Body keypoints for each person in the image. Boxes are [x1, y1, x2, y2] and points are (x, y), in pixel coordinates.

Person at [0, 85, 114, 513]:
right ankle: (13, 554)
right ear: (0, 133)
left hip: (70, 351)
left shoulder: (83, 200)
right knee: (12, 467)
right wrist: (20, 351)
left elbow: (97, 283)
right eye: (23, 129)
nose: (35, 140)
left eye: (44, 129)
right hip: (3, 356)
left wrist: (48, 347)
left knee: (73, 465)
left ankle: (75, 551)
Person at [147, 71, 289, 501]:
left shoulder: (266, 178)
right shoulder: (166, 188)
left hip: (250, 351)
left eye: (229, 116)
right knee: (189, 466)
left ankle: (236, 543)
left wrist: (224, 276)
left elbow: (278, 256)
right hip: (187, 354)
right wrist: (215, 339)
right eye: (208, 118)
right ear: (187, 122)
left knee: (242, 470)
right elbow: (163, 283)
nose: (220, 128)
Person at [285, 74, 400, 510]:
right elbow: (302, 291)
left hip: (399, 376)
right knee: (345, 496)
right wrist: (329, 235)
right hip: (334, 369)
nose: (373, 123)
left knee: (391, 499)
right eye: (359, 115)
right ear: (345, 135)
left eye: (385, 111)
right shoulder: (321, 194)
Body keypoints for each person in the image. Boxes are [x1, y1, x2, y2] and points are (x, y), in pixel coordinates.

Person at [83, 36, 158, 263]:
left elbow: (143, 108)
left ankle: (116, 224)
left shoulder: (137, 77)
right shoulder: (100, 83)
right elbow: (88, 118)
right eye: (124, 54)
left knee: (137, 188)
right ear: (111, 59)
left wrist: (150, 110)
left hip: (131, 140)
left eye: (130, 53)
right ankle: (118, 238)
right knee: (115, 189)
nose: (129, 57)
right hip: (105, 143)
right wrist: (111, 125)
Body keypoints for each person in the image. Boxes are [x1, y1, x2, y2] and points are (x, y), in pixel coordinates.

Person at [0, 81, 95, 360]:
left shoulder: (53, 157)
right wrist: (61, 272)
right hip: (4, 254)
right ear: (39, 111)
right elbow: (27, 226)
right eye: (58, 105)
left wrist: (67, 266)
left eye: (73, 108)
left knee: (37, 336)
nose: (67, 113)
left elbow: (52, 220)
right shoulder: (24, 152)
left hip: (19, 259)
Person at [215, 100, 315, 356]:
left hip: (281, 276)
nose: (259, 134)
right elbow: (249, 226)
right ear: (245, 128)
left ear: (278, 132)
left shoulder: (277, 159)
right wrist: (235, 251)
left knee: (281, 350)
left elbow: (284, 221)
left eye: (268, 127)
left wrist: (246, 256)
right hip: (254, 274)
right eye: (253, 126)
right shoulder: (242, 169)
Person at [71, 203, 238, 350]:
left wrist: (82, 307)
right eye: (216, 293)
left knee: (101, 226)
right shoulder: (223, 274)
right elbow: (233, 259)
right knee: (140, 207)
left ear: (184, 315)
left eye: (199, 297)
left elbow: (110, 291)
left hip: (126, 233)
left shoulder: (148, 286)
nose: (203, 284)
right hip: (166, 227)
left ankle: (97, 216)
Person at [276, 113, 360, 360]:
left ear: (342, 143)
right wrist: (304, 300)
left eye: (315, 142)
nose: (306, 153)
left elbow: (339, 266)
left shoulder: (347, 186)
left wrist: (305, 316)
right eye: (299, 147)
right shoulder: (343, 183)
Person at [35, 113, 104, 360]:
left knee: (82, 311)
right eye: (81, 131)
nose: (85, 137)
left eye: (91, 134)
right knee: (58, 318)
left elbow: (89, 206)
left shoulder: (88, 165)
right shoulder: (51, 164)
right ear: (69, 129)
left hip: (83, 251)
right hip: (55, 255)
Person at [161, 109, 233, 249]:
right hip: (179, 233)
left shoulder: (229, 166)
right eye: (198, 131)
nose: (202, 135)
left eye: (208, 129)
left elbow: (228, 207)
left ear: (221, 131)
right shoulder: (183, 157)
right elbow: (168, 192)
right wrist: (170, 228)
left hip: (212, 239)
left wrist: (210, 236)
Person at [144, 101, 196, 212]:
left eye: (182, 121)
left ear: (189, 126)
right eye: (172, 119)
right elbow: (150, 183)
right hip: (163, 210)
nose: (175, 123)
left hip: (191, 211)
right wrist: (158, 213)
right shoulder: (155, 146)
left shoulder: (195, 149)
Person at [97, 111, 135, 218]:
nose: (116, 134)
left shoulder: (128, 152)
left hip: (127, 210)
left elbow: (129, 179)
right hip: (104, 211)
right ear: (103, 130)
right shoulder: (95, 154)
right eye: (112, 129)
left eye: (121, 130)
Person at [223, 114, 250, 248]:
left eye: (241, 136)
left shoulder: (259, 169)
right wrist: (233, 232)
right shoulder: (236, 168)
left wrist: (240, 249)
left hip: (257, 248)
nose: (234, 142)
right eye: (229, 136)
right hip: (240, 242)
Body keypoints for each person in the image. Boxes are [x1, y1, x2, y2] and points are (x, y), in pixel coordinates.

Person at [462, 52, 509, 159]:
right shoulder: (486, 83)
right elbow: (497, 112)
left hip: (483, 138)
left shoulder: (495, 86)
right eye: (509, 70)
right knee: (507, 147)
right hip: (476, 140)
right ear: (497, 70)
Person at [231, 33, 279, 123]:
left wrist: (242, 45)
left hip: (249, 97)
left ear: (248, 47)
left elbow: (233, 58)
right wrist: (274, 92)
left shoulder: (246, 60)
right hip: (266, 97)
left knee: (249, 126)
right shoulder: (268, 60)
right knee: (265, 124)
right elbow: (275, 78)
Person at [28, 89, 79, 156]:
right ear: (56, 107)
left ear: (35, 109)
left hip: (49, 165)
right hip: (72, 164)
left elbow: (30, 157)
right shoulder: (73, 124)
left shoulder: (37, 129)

============

» **Your objective**
An exact repeat of the lines from the one containing "right ear: (497, 70)" through the final line above, both included, is the whole answer.

» **Expected answer**
right ear: (497, 70)
Person at [231, 33, 279, 123]:
left wrist: (242, 45)
left hip: (249, 97)
left ear: (248, 47)
left elbow: (233, 58)
right wrist: (274, 92)
left shoulder: (246, 60)
right hip: (266, 97)
left knee: (249, 126)
right shoulder: (268, 60)
right knee: (265, 124)
right elbow: (275, 78)
Person at [28, 89, 79, 156]:
right ear: (56, 107)
left ear: (35, 109)
left hip: (49, 165)
right hip: (72, 164)
left elbow: (30, 157)
right shoulder: (73, 124)
left shoulder: (37, 129)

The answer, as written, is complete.